Botswana’s state-owned Morupule Coal Mine (MCM) plans to boost production by over a third as the country seeks to cut its dependence on imported power, a company official said on Wednesday.

Many countries are seeking to cut the use of carbon-intensive coal to reduce climate-warming emissions.

But Botswana is anxious to use its estimated 212 billion tonnes of coal resources to curb its reliance on imported power, needed in large volumes for its diamond industry.

As part of the plan to boost output, MCM plans to develop an open cast coal mine and on Wednesday it awarded a 5-year contract to a joint venture between South Africa’s Basil Read Mining and citizen-owned company Bothakga Burrow, its spokeswoman Boineelo Seitshiro said.

The mine will boost MCM’s production by 35%, she said, but she did say by when.

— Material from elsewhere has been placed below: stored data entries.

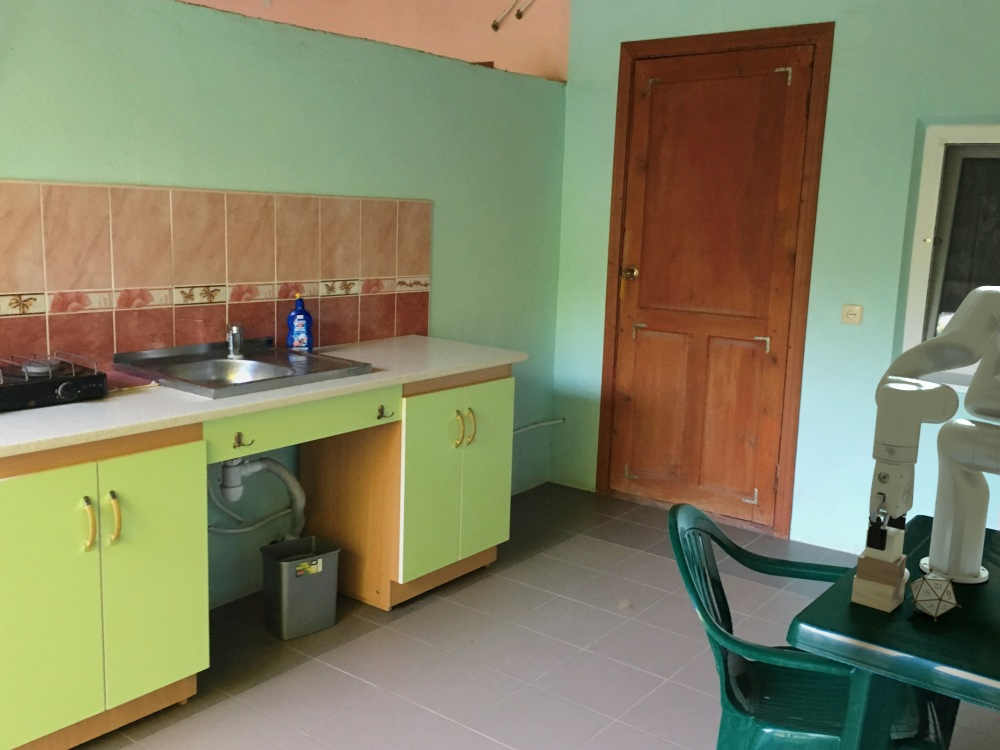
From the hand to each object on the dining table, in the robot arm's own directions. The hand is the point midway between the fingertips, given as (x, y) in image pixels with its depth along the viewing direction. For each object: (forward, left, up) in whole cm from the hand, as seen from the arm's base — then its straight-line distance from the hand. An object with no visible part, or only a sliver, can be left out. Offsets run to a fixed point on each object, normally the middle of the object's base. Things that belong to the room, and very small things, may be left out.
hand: (885, 542), depth 171 cm
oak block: (0, 0, -12) cm, 12 cm away
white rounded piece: (-8, 0, -12) cm, 14 cm away
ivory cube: (0, 0, -3) cm, 3 cm away
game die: (0, +9, -12) cm, 15 cm away
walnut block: (0, 0, -7) cm, 7 cm away
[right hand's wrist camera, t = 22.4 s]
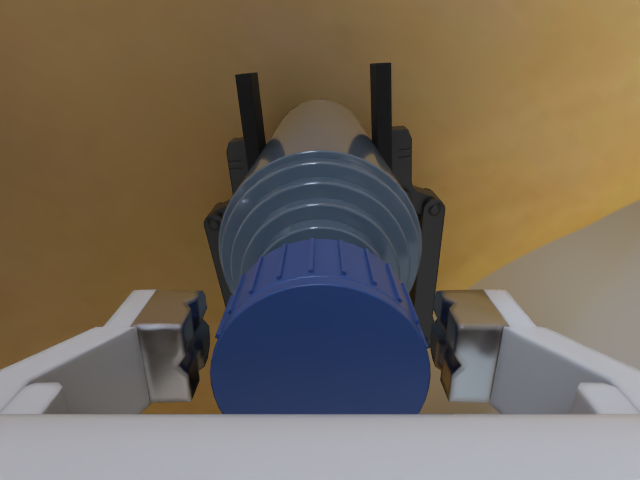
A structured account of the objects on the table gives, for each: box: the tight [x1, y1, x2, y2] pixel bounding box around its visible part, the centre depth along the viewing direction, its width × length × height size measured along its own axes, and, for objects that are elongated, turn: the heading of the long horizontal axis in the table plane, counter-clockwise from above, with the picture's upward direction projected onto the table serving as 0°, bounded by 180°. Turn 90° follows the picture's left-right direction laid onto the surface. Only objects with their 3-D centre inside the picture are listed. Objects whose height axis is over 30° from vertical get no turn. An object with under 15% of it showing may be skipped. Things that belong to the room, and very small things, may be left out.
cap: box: [210, 238, 430, 414], centre depth 9 cm, size 4×4×2 cm
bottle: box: [219, 99, 422, 295], centre depth 20 cm, size 6×6×24 cm
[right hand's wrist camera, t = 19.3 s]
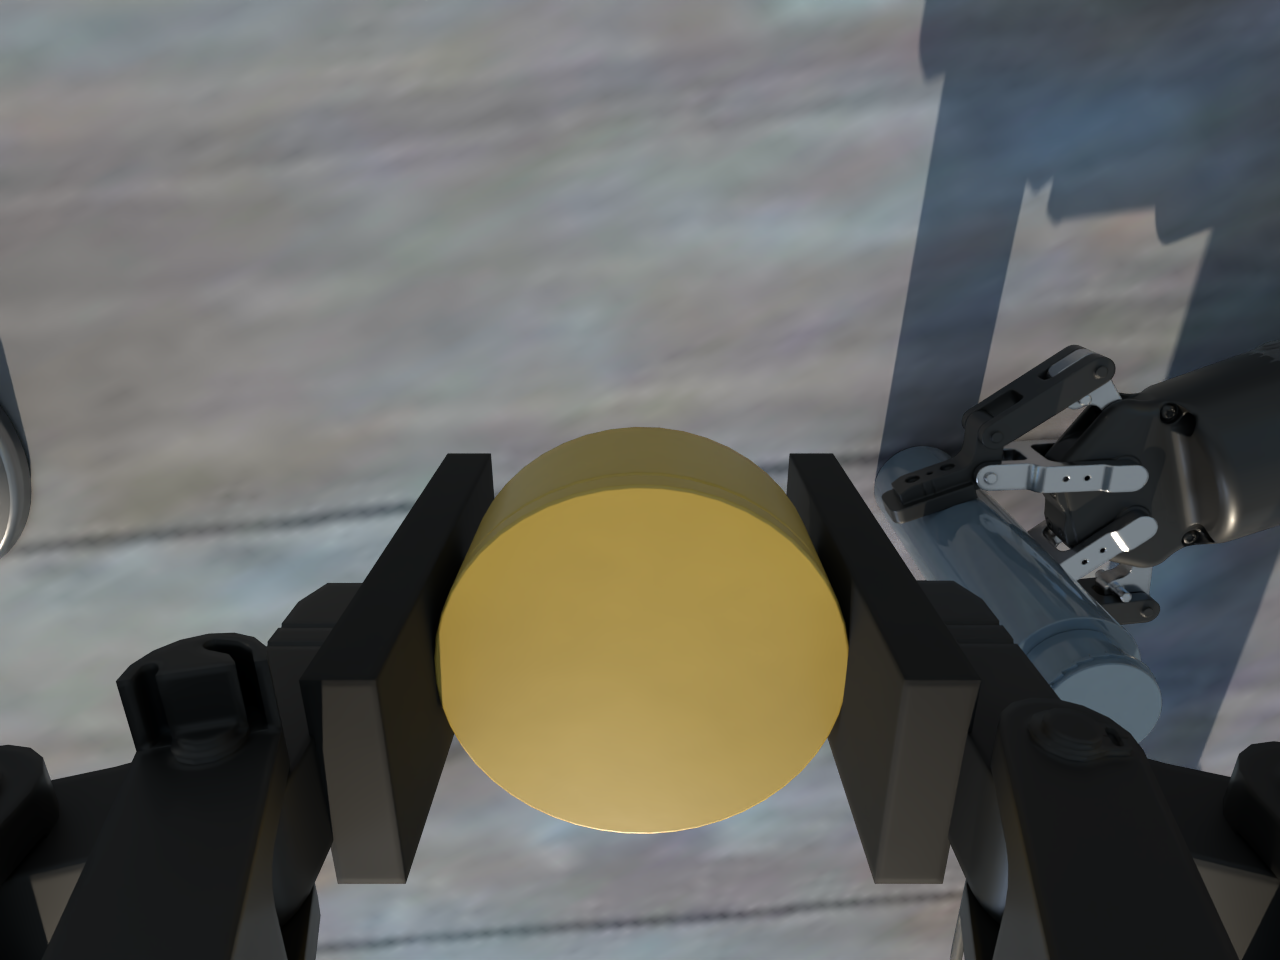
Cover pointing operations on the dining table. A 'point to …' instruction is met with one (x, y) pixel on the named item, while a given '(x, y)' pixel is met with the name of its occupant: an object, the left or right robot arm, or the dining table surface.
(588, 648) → the lid
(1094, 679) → the bottle
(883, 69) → the dining table surface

Botswana has national power generation capacity of 720 megawatts (MW) but plans to double output in the next six years through solar and coal-fired power as it strives to wean itself off imports and aspires to export power.

MCM ran the country’s only operating coal mine until privately-owned Minergy commissioned a new mine in 2019 with an annual capacity of 1.2 million tonnes.

The state-owned firm produces 2.8 million tonnes annually from its underground operations, feeding two nearby state-owned power stations with some of the output being exported to South Africa, Namibia and Zimbabwe.

“The team will commence with site establishment and mobilisation in April 2021 and the project is envisaged to increase coal production capacity from the current 2.8 million tons to 3.8 million tons per annum,” she said.

The resource at the open cast mine has the potential to supply power station-grade coal for over 30 years.